Shared mutable state data is a hotspot for bugs and concurrency problems because its value can change in ways that are hard to reason about in complex code. Immutable data — which once set never changes — prevents many of these issues. Immutability doesn’t, however, prohibit mutability. It avoids unnecessary mutability by controlling when data can change.

An example of unnecessary mutability is using a shared mutable variable to accumulate text in small steps. Having direct access to this variable, somebody (some piece of code) could accidentally change or remove already accumulated content in it. Doing so would be unexpected, violate assumptions, and increase the likelihood of problems. A StringBuilder class, which hides the fully mutable variable from the rest of the code base and exposes only methods to append text and get the accumulated content, prevents such issues. Here is an example implementation in TypeScript:

class StringBuilder {
private content: Array<string> = []

An easy first step towards more immutability is to make most variables and class members constant or read-only so that their value cannot be re-assigned. Try to return new values rather than mutating existing values in place: newFoo = oldFoo.Add(change) instead of oldFoo.Add(change) changing the value of oldFoo. If parts of an object have to be mutable for performance or simplicity, consider separating them from the immutable data.
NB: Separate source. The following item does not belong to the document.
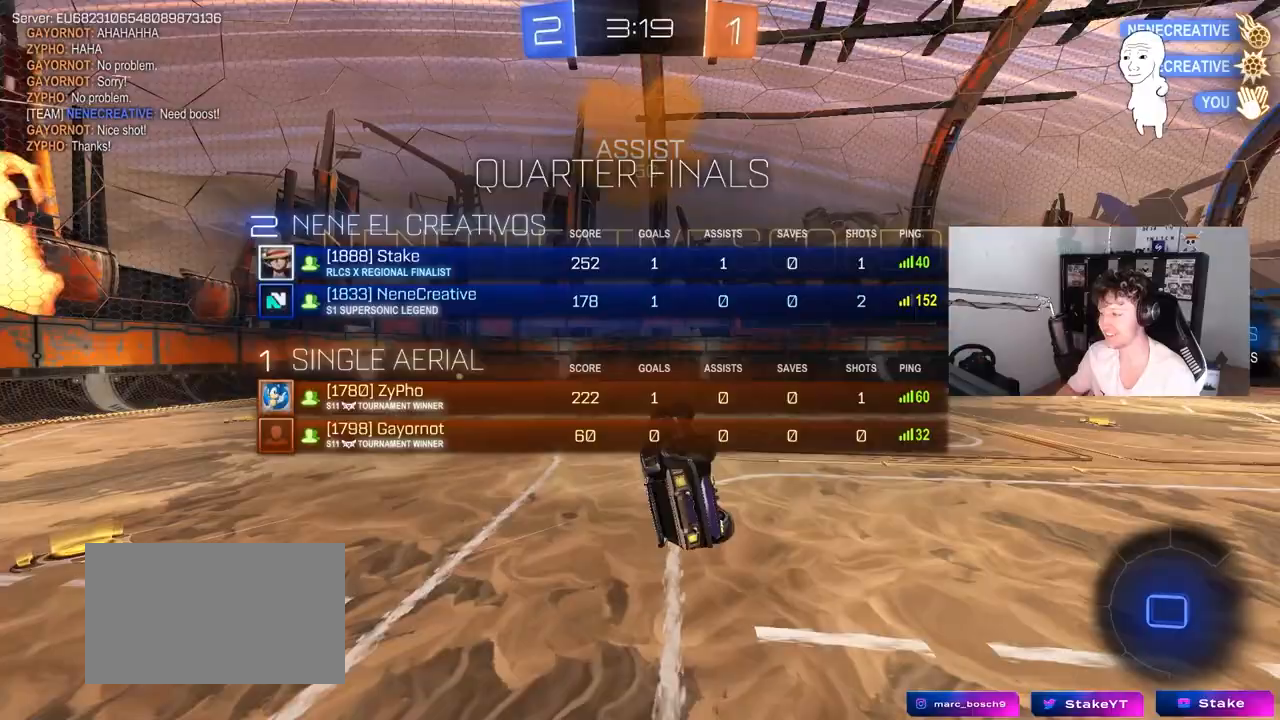
{"keys": ["tab"], "mouse": [], "mouse_move": "up-right", "events": [[67, "w", "down"], [100, "shift", "down"], [200, "shift", "up"], [250, "d", "up"], [300, "w", "up"], [400, "tab", "down"]]}
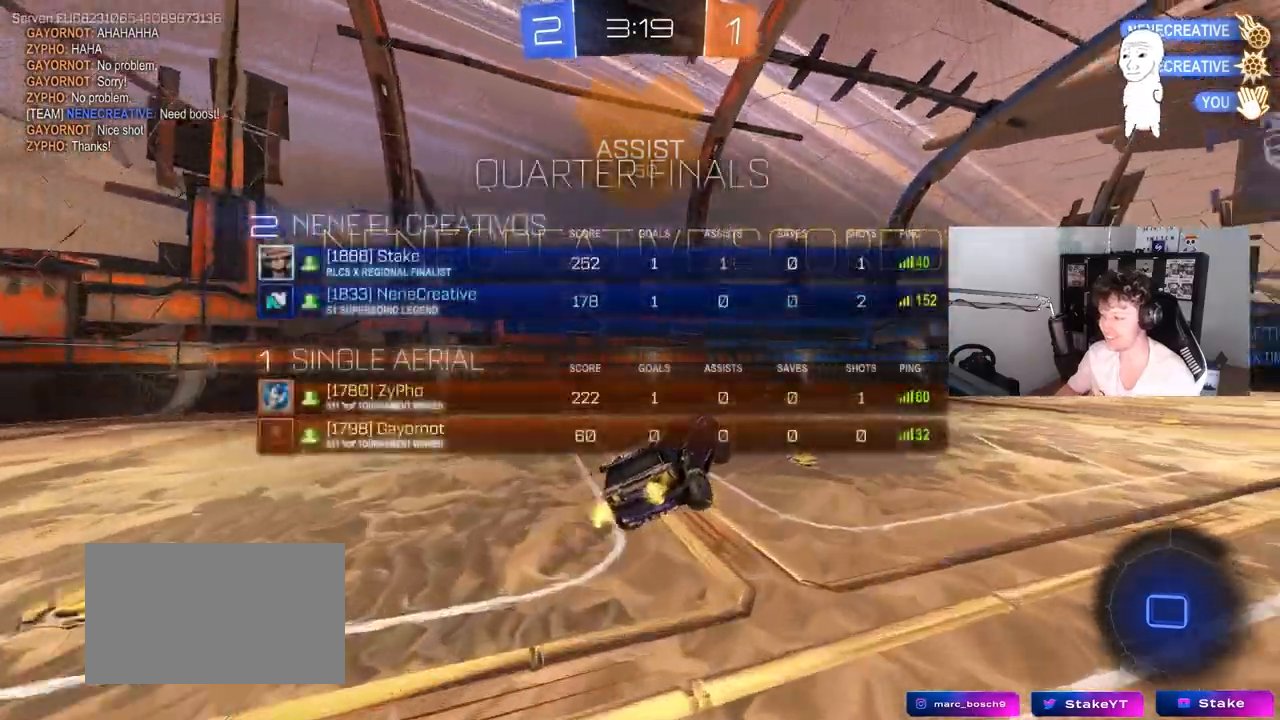
{"keys": [], "mouse": [], "events": [[33, "tab", "up"], [217, "a", "down"], [267, "s", "down"], [367, "a", "up"], [367, "s", "up"], [400, "d", "down"], [450, "d", "up"]]}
You can also use languages or libraries that provide immutable data structures, but as the StringBuilder example has shown, this isn’t necessary to control mutability.

Misuse-proof APIs

Good interfaces make it easy to use them the right way. They expose only controls to perform valid operations. Here is a hypothetical API to download a file that is easy to use wrong:

client = new http.Client()
client.setHeader("foo", "bar")
client.setCredentials(myCreds)
client.request("https://acme.corp/info.txt")
if (client.success()) {
return client.receivedText("utf8")
}

Several things are unnecessarily easy to misuse here:

  1. This class requires calling its methods in a particular order. For example, before starting the download, the user must callsetHeader and setCredentials to configure this client. You better not forget this!
  2. It’s not clear what happens if you call setCredentials twice. Does it use both values? How would that even work? If not, which of the two credentials does it use?
  3. Some state, like the received text or whether the request was a success, is visible to the user right away but only meaningful after the download has completed. Examining this state earlier is invalid, but this API cannot prevent it.
  4. We could start a second download using the same client. What would happen then? Does it run both requests in parallel? Does it abort one of them? If so, which one? Does it reuse the credentials and header values from the first call? If yes, how does one unset one of them?
  5. What are other possible text encodings besides "utf8"?

Better than throwing errors or exceptions at users when they misuse an API is to avoid these issues with an interface that is impossible to use the wrong way. Here is an example for such an “idiot-proof” file download API:

response = http.downloadFile({
url: "https://acme.com/info.txt",
headers: { foo: "bar" },
credentials: myCreds
})
if (response.success()) {
return response.receivedText(encoding.UTF8)
}

This new API exposes just one function to perform a download. It is obvious which configuration it uses for this download, the one that it receives in the arguments. It is also obvious how to perform another download using this API: call the downloadFile function again with whatever configuration you want, and you get a new Response containing the outcome of that download. Users only see responses once they can do something with them: when the download is complete. All fields in the response are meaningful and populated. Possible text encodings are enums or constants.

Pure logic

Pure functions are functions that:

  • only use their arguments to determine their result
  • have no side effects: they don’t interact with external variables, databases, files, or the network

You want to make most of your business logic pure since that makes it easy to reason about, reuse, and test. Since pure logic always produces the same output for the same input, no matter in which state the rest of your system is, it requires fewer tests than impure, stateful code. Because it has no side effects, its tests need almost no setup: just call the pure function with test data and verify its results. You can aggressively cache/reuse these results and run pure code concurrently.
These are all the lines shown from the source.